Newer
Older
openstack-caracal-ipv4 / runbooks / phase-03-core-verify.md

Phase 03 -- Core Verify (settle, admin-openrc, Horizon)

After vault's cert cascade (phase-02), confirm the cloud settled to active/idle (except the expected post-deploy blocks), build the IP-only admin-openrc, verify API reachability, and repoint the external Horizon reverse proxy.

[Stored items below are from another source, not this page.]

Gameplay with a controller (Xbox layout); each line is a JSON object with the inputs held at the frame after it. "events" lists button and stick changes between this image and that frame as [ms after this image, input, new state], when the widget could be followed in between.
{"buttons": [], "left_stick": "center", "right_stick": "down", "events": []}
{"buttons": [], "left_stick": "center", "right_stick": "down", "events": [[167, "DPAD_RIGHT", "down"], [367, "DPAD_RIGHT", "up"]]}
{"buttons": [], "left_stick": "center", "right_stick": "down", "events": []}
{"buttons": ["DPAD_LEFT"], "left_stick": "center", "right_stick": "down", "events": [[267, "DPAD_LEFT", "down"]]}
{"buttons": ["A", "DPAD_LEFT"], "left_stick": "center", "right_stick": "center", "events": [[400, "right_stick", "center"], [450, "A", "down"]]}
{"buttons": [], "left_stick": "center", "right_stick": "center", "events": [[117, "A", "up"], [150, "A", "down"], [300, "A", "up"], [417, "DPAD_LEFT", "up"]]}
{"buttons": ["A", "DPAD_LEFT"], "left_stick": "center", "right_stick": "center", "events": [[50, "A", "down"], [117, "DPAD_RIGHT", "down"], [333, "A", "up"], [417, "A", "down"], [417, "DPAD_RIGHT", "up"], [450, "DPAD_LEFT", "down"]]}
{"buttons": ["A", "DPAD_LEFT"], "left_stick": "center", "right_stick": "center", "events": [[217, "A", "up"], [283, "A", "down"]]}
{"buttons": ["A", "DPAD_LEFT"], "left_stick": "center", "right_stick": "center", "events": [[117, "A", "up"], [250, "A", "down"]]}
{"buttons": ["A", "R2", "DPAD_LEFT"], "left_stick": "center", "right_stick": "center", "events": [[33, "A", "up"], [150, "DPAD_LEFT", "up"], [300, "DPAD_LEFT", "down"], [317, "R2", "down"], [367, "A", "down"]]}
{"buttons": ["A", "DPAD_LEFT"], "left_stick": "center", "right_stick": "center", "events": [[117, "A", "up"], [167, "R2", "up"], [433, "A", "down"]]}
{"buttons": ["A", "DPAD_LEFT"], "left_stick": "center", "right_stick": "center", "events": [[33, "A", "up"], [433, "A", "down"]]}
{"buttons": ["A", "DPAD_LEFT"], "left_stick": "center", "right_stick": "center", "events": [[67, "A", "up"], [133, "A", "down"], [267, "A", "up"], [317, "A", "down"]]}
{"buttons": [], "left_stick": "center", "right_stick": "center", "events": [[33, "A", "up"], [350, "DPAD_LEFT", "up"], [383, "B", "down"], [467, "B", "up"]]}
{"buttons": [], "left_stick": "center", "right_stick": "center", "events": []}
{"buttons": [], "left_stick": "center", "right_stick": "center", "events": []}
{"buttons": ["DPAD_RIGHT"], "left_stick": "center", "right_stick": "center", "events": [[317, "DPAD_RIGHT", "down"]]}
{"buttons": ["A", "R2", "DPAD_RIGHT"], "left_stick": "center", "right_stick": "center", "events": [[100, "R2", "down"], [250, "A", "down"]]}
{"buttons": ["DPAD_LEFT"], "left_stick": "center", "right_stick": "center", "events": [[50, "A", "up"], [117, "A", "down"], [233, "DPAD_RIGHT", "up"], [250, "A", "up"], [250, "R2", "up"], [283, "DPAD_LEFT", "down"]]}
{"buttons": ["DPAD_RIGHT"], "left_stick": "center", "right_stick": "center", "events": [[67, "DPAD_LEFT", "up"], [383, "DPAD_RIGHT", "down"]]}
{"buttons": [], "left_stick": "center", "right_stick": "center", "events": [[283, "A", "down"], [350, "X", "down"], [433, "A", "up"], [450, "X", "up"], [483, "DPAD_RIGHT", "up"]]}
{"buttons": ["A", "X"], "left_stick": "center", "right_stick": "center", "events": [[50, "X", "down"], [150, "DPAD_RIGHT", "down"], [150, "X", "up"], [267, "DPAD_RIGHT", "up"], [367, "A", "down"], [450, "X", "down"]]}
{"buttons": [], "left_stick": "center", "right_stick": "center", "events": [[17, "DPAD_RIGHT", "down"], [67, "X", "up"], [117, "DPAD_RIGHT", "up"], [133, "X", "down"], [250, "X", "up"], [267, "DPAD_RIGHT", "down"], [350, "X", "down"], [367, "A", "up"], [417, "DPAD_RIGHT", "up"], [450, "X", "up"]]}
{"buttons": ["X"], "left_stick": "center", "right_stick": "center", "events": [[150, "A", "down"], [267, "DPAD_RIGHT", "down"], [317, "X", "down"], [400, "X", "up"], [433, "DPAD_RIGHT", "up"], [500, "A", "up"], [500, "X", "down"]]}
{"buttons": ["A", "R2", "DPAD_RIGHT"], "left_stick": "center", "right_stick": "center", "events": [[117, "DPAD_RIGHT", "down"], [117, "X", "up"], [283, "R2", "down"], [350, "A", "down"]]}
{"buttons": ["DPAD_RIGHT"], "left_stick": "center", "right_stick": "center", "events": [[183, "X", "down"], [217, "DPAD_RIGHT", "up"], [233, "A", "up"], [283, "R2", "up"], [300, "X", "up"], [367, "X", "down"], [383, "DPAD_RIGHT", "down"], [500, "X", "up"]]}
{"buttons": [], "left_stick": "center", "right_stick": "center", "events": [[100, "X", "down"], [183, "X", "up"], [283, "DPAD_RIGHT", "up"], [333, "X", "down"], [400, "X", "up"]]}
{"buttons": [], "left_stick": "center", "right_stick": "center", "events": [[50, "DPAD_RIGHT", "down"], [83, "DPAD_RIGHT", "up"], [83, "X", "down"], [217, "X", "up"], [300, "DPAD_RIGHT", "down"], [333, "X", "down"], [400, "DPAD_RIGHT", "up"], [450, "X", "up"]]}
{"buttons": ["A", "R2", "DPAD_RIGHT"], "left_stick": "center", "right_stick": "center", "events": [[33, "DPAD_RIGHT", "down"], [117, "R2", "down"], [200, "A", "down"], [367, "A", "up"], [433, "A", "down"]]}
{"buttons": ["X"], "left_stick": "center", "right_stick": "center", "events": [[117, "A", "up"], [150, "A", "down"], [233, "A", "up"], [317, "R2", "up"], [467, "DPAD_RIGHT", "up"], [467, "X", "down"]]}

Decisions: B5 (IP-only endpoints; no FQDN), D-021 (octavia stays BLOCKED awaiting configure-resources -- expected, cleared in phase-05), D-044 (Horizon Secure-cookie override on the plain-HTTP proxy leg; Step 3.3, PER-REBUILD), D-045 / DOCFIX-031 (haproxy backends confirmed LOADED via a functional sweep, NOT juju status; Step 3.1). Troubleshooting: appendix-A -- DOCFIX-021 (action human-output corrupts captured artifacts), DOCFIX-018 (IP-only OS_AUTH_URL), DOCFIX-022 (admin project discovered, not hardcoded), D-045/DOCFIX-031 (haproxy plaintext-check-vs-SSL backend DOWN), nginx reverse-proxy lessons.


Prerequisites (must be true entering phase-03)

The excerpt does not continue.